Does the orientation of the roof affect whether or not a home can successfully install a solar product?

  • Although it is optimal to install solar products on the north-facing side of a roof, it is also possible to install a solar PV system on the east or west facing side of a roof, as long as there is sufficient space. However, this will not produce the same results as a north–facing installation

Is mains electricity still needed?

  • Because solar PV systems only produce electricity when they are exposed to sunlight, at other times another source, such as mains electricity or a generator, will be required. When there is no sunlight, no electricity is produced, so you will need to draw electricity from another source such as the grid.

Is it possible to increase the size of a solar PV system in the future?

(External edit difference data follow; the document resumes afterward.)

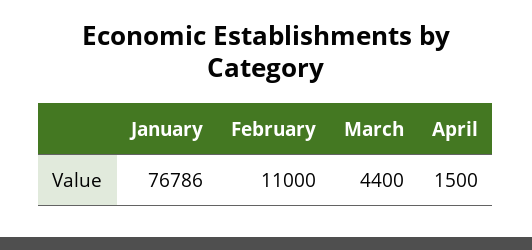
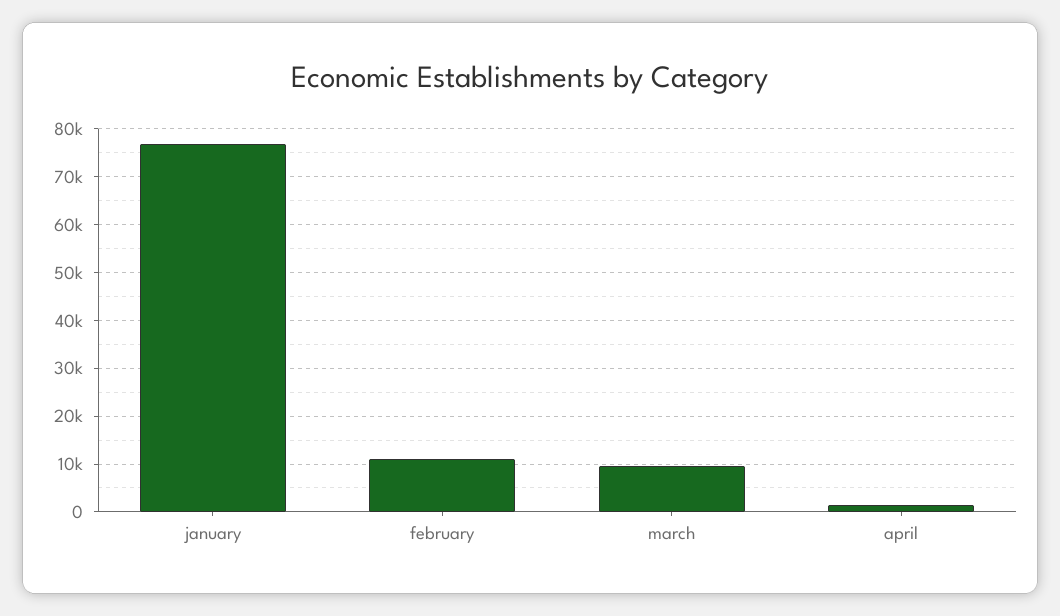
  {
    "January": 76786,
    "February": 11000,
-   "March": 4400,
+   "March": 10000,
    "April": 1500
  }

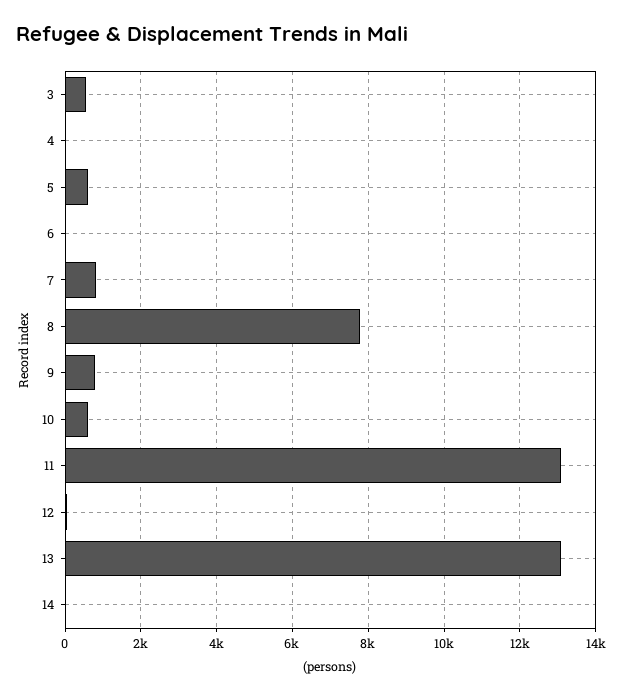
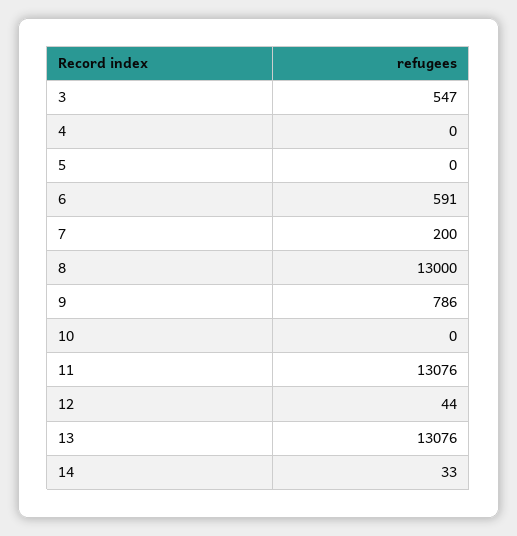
  {
    "3": 547,
    "4": 0,
-   "5": 600,
+   "5": 0,
-   "6": 0,
+   "6": 591,
-   "7": 800,
+   "7": 200,
-   "8": 7800,
+   "8": 13000,
    "9": 786,
-   "10": 600,
+   "10": 0,
    "11": 13076,
    "12": 44,
    "13": 13076,
    "14": 33
  }

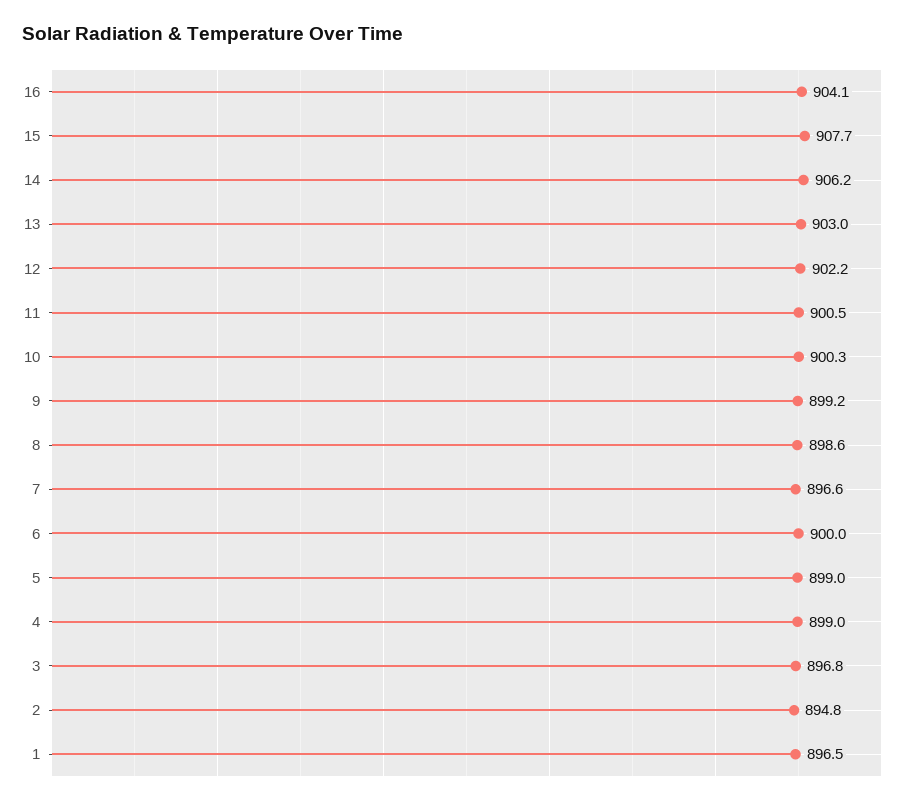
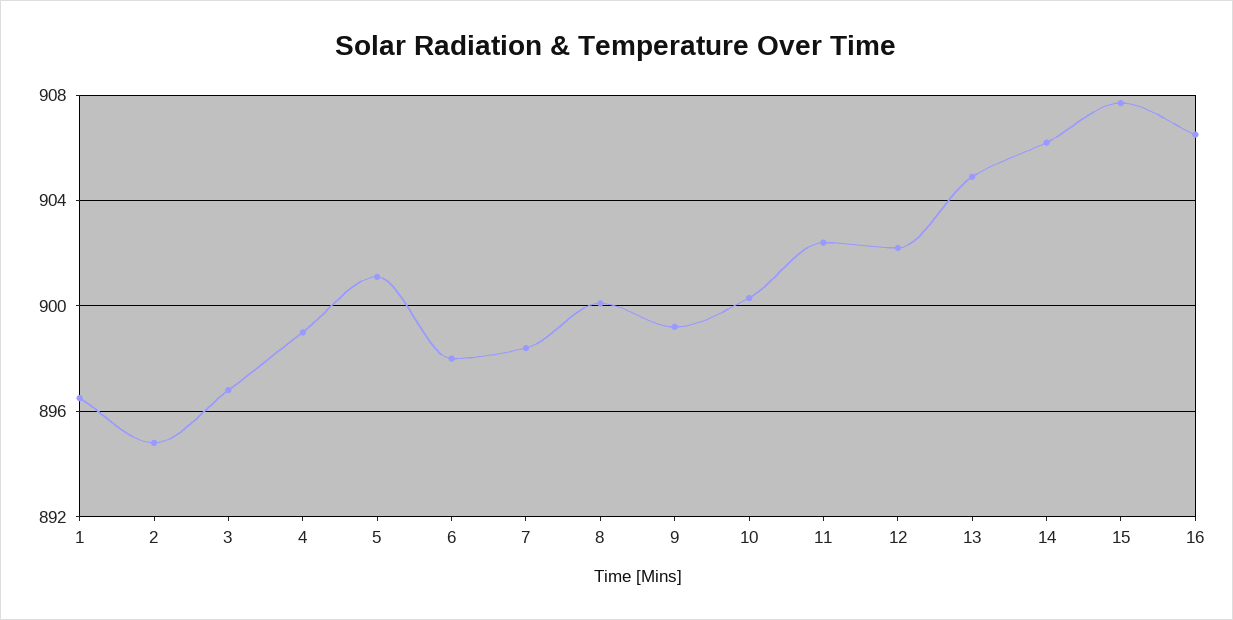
  {
-   "16": 904.1,
+   "16": 906.5,
    "15": 907.7,
    "14": 906.2,
-   "13": 903,
+   "13": 905,
    "12": 902.2,
-   "11": 900.5,
+   "11": 902.5,
    "10": 900.3,
    "9": 899.2,
-   "8": 898.6,
+   "8": 900,
-   "7": 896.6,
+   "7": 898.5,
-   "6": 900,
+   "6": 898,
-   "5": 899,
+   "5": 901,
    "4": 899,
    "3": 896.8,
    "2": 894.8,
    "1": 896.5
  }

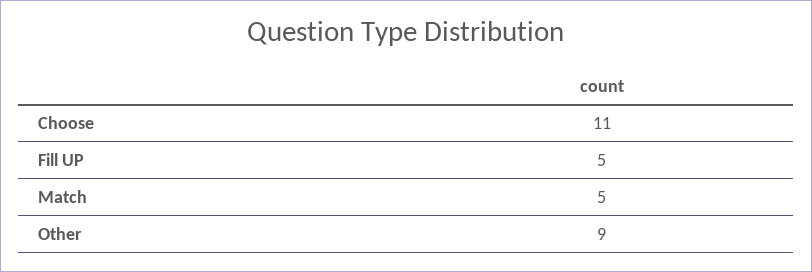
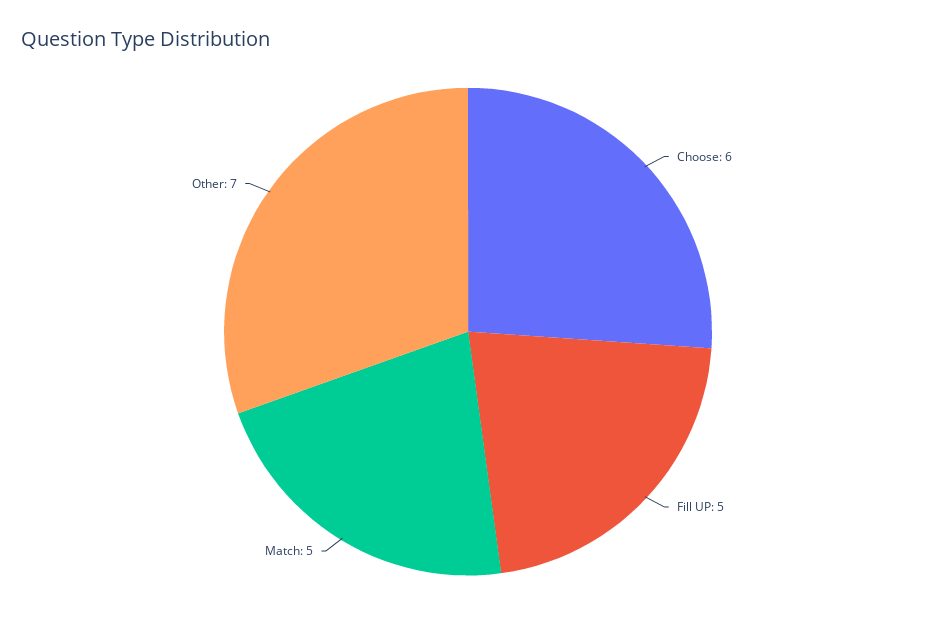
  {
-   "Choose": 11,
+   "Choose": 6,
    "Fill UP": 5,
    "Match": 5,
-   "Other": 9
+   "Other": 7
  }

  • This depends on your roof space and the size of the inverter. If you have sufficient roof space and additional capacity in the inverter you could increase the size of your system. Or you could add a second system to your roof. Please note: At this time, the solar feed-in tariffs in each state have limits on the system size to which they apply. Increasing the size of an existing solar PV system could affect your eligibility for a feed-in tariff.

What will happen during a blackout?

  • For safety reasons, in the event of a blackout, your solar PV system will stop producing electricity. This safety measure is mandatory and has been put in place to protect anyone working on the blacked-out grid system. As soon as the grid is back online, your solar PV system’s ability to generate will be restored.